→ TASK STATEMENT:
Update the text read from the page in the entries below by replacing every "GÜNDEM" with "AKTÜEL", keeping everything else as it stands. Leave the pictures out of your answer.

---------- DATA RECORDS ----------

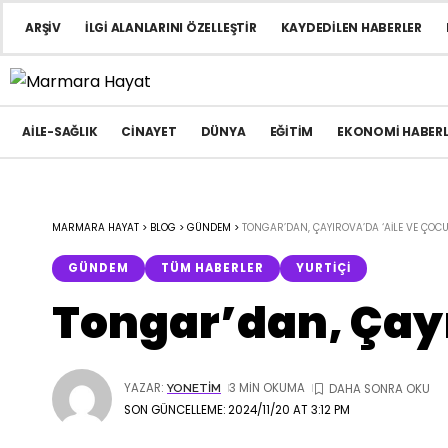
ARŞIV
İLGI ALANLARINI ÖZELLEŞTIR
KAYDEDILEN HABERLER
AILE-SAĞLIK
CINAYET
DÜNYA
EĞITIM
EKONOMI HABERL
MARMARA HAYAT
>
BLOG
>
GÜNDEM
>
TONGAR’DAN, ÇAYIROVA’DA ‘AILE VE ÇOCUK
GÜNDEM
TÜM HABERLER
YURTIÇI
Tongar’dan, Çayı
YAZAR:
3 MIN OKUMA
YONETIM
SON GÜNCELLEME: 2024/11/20 AT 3:12 PM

----------

→ TASK RESPONSE:
ARŞIV
İLGI ALANLARINI ÖZELLEŞTIR
KAYDEDILEN HABERLER
AILE-SAĞLIK
CINAYET
DÜNYA
EĞITIM
EKONOMI HABERL
MARMARA HAYAT
>
BLOG
>
AKTÜEL
>
TONGAR’DAN, ÇAYIROVA’DA ‘AILE VE ÇOCUK
AKTÜEL
TÜM HABERLER
YURTIÇI
Tongar’dan, Çayı
YAZAR:
3 MIN OKUMA
YONETIM
SON GÜNCELLEME: 2024/11/20 AT 3:12 PM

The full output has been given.